Ah. You got there before me :-)
August 11, 2008
bearophile wrote:
> Aligned memory for array ops:
> 
> The MMX (etc), SSE, SSE2, SSE3, SSSE3, SSE4, SSE4.1, SSE4.2, SSE4a, SSE5, AVE instructions require data aligned to 8/16 bytes (and maybe more in the future, the D language has to be flexible for things present in the CPUs 3 years from now), the current array ops of D contain code that manages such problems in the alignment, but I presume properly aligned data may lead to better performance.
> 
> If the static/dynamic pointers in D aren't guaranteed to be aligned to 8/16 (and in the future maybe 32 bytes) then a syntax may be added to ensure it. 

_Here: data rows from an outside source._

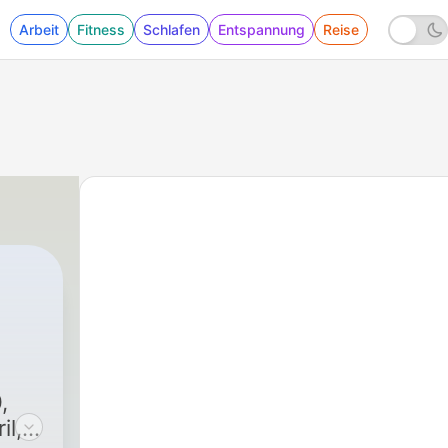
Arbeit
Fitness
Schlafen
Entspannung
Reise
,
il,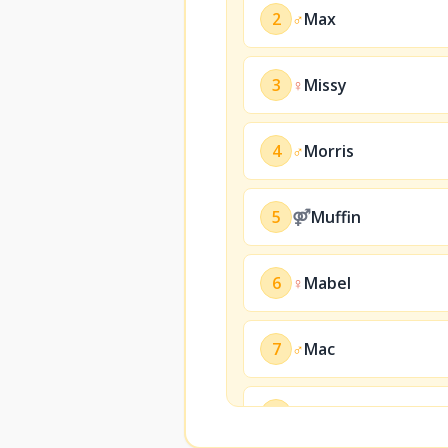
2
♂
Max
3
♀
Missy
4
♂
Morris
5
⚤
Muffin
6
♀
Mabel
7
♂
Mac
8
♀
Maddie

Dynamic and static memory allocation of arrays is guaranteed to be aligned to 16 since D1.023.
Stack-allocated arrays aren't yet aligned. I've added a possible solution in bugzilla #2278.
There'll always be a problem with slicing, though -- if you start a slice from an odd index, it's going to be misaligned.



August 11, 2008
Don Wrote:

> bearophile wrote:
> > Aligned memory for array ops:
> > 
> > The MMX (etc), SSE, SSE2, SSE3, SSSE3, SSE4, SSE4.1, SSE4.2, SSE4a, SSE5, AVE instructions require data aligned to 8/16 bytes (and maybe more in the future, the D language has to be flexible for things present in the CPUs 3 years from now), the current array ops of D contain code that manages such problems in the alignment, but I presume properly aligned data may lead to better performance.
> > 
> > If the static/dynamic pointers in D aren't guaranteed to be aligned to 8/16 (and in the future maybe 32 bytes) then a syntax may be added to ensure it.
> 
> Dynamic and static memory allocation of arrays is guaranteed to be
> aligned to 16 since D1.023.
> Stack-allocated arrays aren't yet aligned. I've added a possible
> solution in bugzilla #2278.
> There'll always be a problem with slicing, though -- if you start a
> slice from an odd index, it's going to be misaligned.
> 
> 
> 
I don't understand that.  Doesn't it depend on the size of the data type being stored in the array.  If the size of the type being stored is a multiple of 16 shouldn't any slice still be aligned?
August 11, 2008
On Mon, 11 Aug 2008 22:13:03 +0400, Wayne Anderson <wanderon@comcast.net> wrote:

> Don Wrote:
>
>> bearophile wrote:
>> > Aligned memory for array ops:
>> >
>> > The MMX (etc), SSE, SSE2, SSE3, SSSE3, SSE4, SSE4.1, SSE4.2, SSE4a,  
>> SSE5, AVE instructions require data aligned to 8/16 bytes (and maybe more in the future, the D language has to be flexible for things present in the CPUs 3 years from now), the current array ops of D contain code that manages such problems in the alignment, but I presume properly aligned data may lead to better performance.
>> >
>> > If the static/dynamic pointers in D aren't guaranteed to be aligned  
>> to 8/16 (and in the future maybe 32 bytes) then a syntax may be added to ensure it.
>>
>> Dynamic and static memory allocation of arrays is guaranteed to be
>> aligned to 16 since D1.023.
>> Stack-allocated arrays aren't yet aligned. I've added a possible
>> solution in bugzilla #2278.
>> There'll always be a problem with slicing, though -- if you start a
>> slice from an odd index, it's going to be misaligned.
>>
>>
>>
> I don't understand that.  Doesn't it depend on the size of the data type being stored in the array.  If the size of the type being stored is a multiple of 16 shouldn't any slice still be aligned?

I think he was talking about ints, floats and doubles since SSE# operate with those types.